In fact, all four genera probably belong to other tribes. Males of the type species of each were dissected. Melinoessa has the genitalia features and bar- shaped retinaculum of the Thinopterygini . Hypoplectis has the valve shape and setation characteristic of the major generic grouping in the Oriental Baptini. The remaining genera have genitalia as in the Cassymini, and also the reduction in forewing radial vein number that characterises that tribe. Gyostega Warren and Berberodes Guenée are probably also Neotropical cassymines.

Thus the definition of the tribe is essentially that of the genus Scardamia. The male antennae are bipectinate, those of the female filiform. The chaetosemata extend in a narrow zone dorsally across the head as in the more derived macariines (See Macariini). In the forewing R1 has a common stalk with R2 before it separates and fuses with Sc, diverging from it again more distally. The ground colour of the wings is orange, traversed by darker, brownish striae and fasciae. The latter consist of strong postmedials on both wings, edged distad with iridescent scales, and a weaker antemedial. There are similarly iridescent dashes in the spaces just submarginally. There are dark discal spots on both wings, and the whole upperside pattern is reproduced below but paler.

The male abdomen lacks a setal comb on sternite 3. In the genitalia the gnathus and socii are present but weak. The valves are simple, sparsely setose distally, with the sacculi ornamented with triangular flaps on either side of a deep pouch formed by their fusion. The vinculum and basal part of the valves are diagnostically elongated, supporting lateral coremata. In the aedeagus of the type species there is a mass of cornuti but other species have a more slender aedeagus lacking cornuti.

In the female genitalia (iographa Prout examined) the ductus is narrow, unsclerotised, half the length of the pyriform bursa which contains a signum of typical ennomine form, elliptical, broadly based, moderately finely and irregularly spined.

Aplochlora shares the vinculum and corematous structure of Scardamia, and has weak socii, but lacks the other distinguishing features of the genitalia such as the saccular pouch. The valves are simple, ovate, only sparsely setose. The forewing venation has R1 fusing with Sc and then separating distally, but the involvement of R2 is less clear.

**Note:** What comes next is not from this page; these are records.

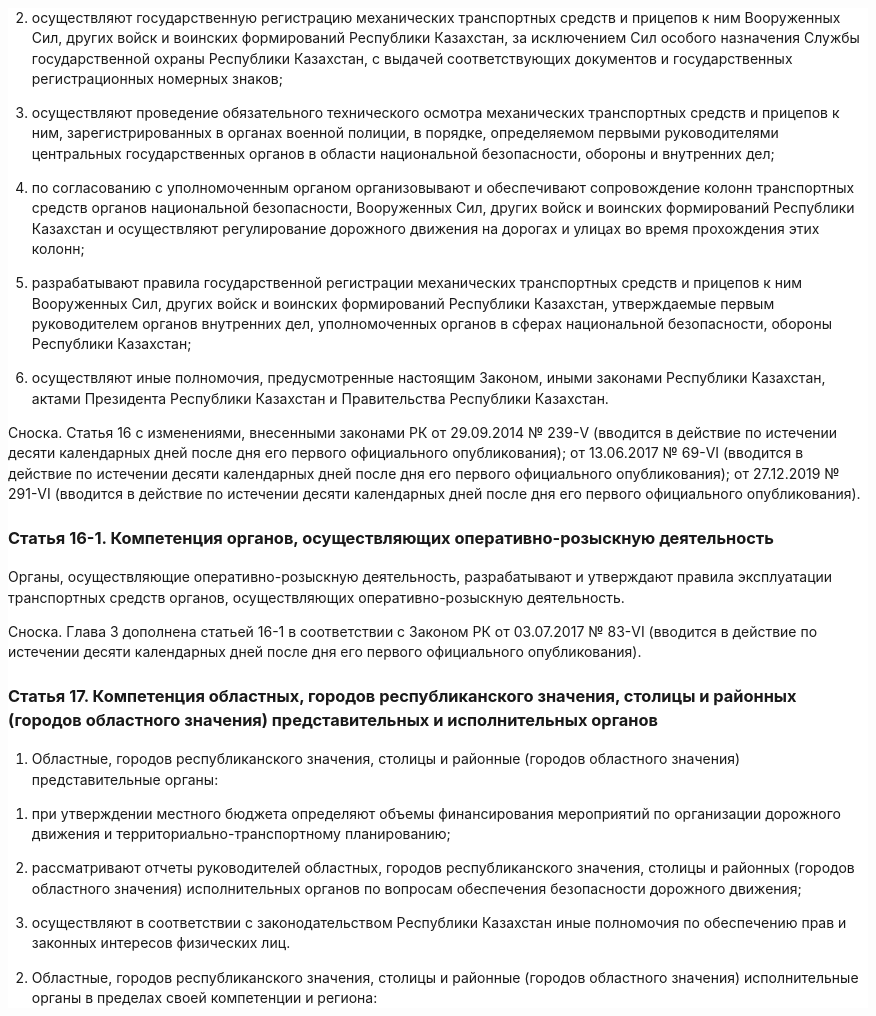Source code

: 2) осуществляют государственную регистрацию механических транспортных средств и прицепов к ним Вооруженных Сил, других войск и воинских формирований Республики Казахстан, за исключением Сил особого назначения Службы государственной охраны Республики Казахстан, с выдачей соответствующих документов и государственных регистрационных номерных знаков;

3) осуществляют проведение обязательного технического осмотра механических транспортных средств и прицепов к ним, зарегистрированных в органах военной полиции, в порядке, определяемом первыми руководителями центральных государственных органов в области национальной безопасности, обороны и внутренних дел;

4) по согласованию с уполномоченным органом организовывают и обеспечивают сопровождение колонн транспортных средств органов национальной безопасности, Вооруженных Сил, других войск и воинских формирований Республики Казахстан и осуществляют регулирование дорожного движения на дорогах и улицах во время прохождения этих колонн;

5) разрабатывают правила государственной регистрации механических транспортных средств и прицепов к ним Вооруженных Сил, других войск и воинских формирований Республики Казахстан, утверждаемые первым руководителем органов внутренних дел, уполномоченных органов в сферах национальной безопасности, обороны Республики Казахстан;

6) осуществляют иные полномочия, предусмотренные настоящим Законом, иными законами Республики Казахстан, актами Президента Республики Казахстан и Правительства Республики Казахстан.

Сноска. Статья 16 с изменениями, внесенными законами РК от 29.09.2014 № 239-V (вводится в действие по истечении десяти календарных дней после дня его первого официального опубликования); от 13.06.2017 № 69-VI (вводится в действие по истечении десяти календарных дней после дня его первого официального опубликования); от 27.12.2019 № 291-VІ (вводится в действие по истечении десяти календарных дней после дня его первого официального опубликования).

### Статья 16-1. Компетенция органов, осуществляющих оперативно-розыскную деятельность

Органы, осуществляющие оперативно-розыскную деятельность, разрабатывают и утверждают правила эксплуатации транспортных средств органов, осуществляющих оперативно-розыскную деятельность.

Сноска. Глава 3 дополнена статьей 16-1 в соответствии с Законом РК от 03.07.2017 № 83-VI (вводится в действие по истечении десяти календарных дней после дня его первого официального опубликования).

### Статья 17. Компетенция областных, городов республиканского значения, столицы и районных (городов областного значения) представительных и исполнительных органов

1. Областные, городов республиканского значения, столицы и районные (городов областного значения) представительные органы:

1) при утверждении местного бюджета определяют объемы финансирования мероприятий по организации дорожного движения и территориально-транспортному планированию;

2) рассматривают отчеты руководителей областных, городов республиканского значения, столицы и районных (городов областного значения) исполнительных органов по вопросам обеспечения безопасности дорожного движения;

3) осуществляют в соответствии с законодательством Республики Казахстан иные полномочия по обеспечению прав и законных интересов физических лиц.

2. Областные, городов республиканского значения, столицы и районные (городов областного значения) исполнительные органы в пределах своей компетенции и региона:
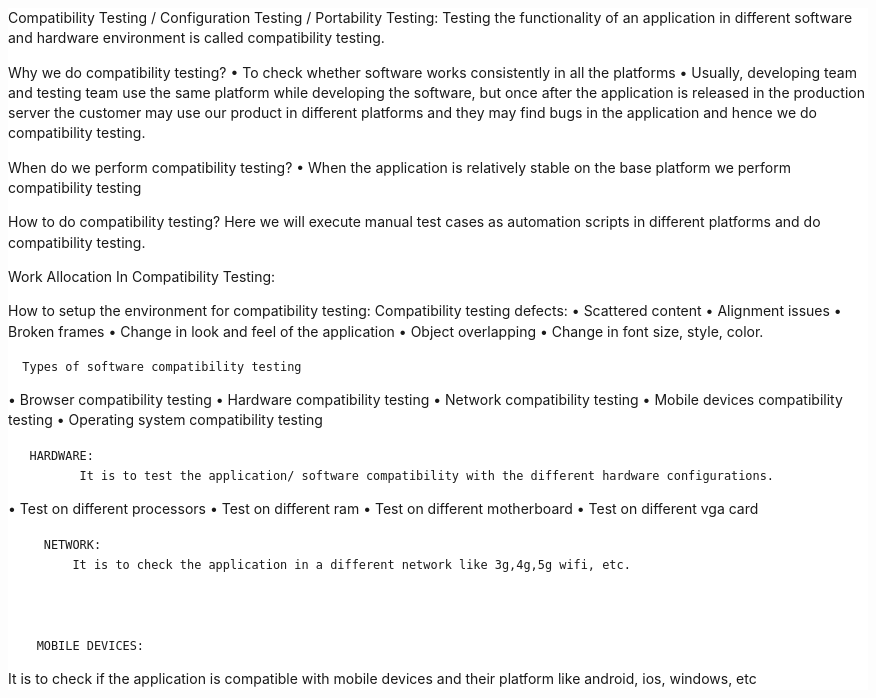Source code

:  


Compatibility Testing / Configuration Testing / Portability Testing:
        Testing the functionality of an application in different software and hardware environment is called compatibility testing.

Why we do compatibility testing?
•	To check whether software works consistently in all the platforms
•	Usually, developing team and testing team use the same platform while developing the software, but once after the application is released in the production server the customer may use our product in different platforms and they may find bugs in the application and hence we do compatibility testing.


When do we perform compatibility testing?
•	When the application is relatively stable on the base platform we perform compatibility testing


How to do compatibility testing?
      Here we will execute manual test cases as automation scripts in different platforms and do compatibility testing.
 

Work Allocation In Compatibility Testing:
 



How to setup the environment for compatibility testing:
    Compatibility testing defects:
•	Scattered content
•	Alignment issues
•	Broken frames
•	Change in look and feel of the application
•	Object overlapping
•	Change in font size, style, color.


      Types of software compatibility testing
•	Browser compatibility testing
•	Hardware compatibility testing
•	Network compatibility testing
•	Mobile devices compatibility testing
•	Operating system compatibility testing


       HARDWARE: 
              It is to test the application/ software compatibility with the different hardware configurations.
•	Test on different processors
•	Test on different ram
•	Test on different motherboard
•	Test on different vga card


         NETWORK:
             It is to check the application in a different network like 3g,4g,5g wifi, etc.



        MOBILE DEVICES:
It is to check if the application is compatible with mobile devices and their platform like android, ios, windows, etc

R2 separates from Rs further towards the apex, though there is a weak oblique cross vein from R1 to Rs just beyond its divergence from Sc.

Both genera have had members of the Flacourtiaceae recorded as larval host-plants.

Singh (1953) keyed out Scardamia with Fascellina (Hypochrosini) on the basis of presence of five, rather than four (the most commonly found condition in Geometridae), external setae on the ventral proleg. The group therefore shares with the Hypochrosini both this feature and the unusual elongation of the vinculum to support coremata.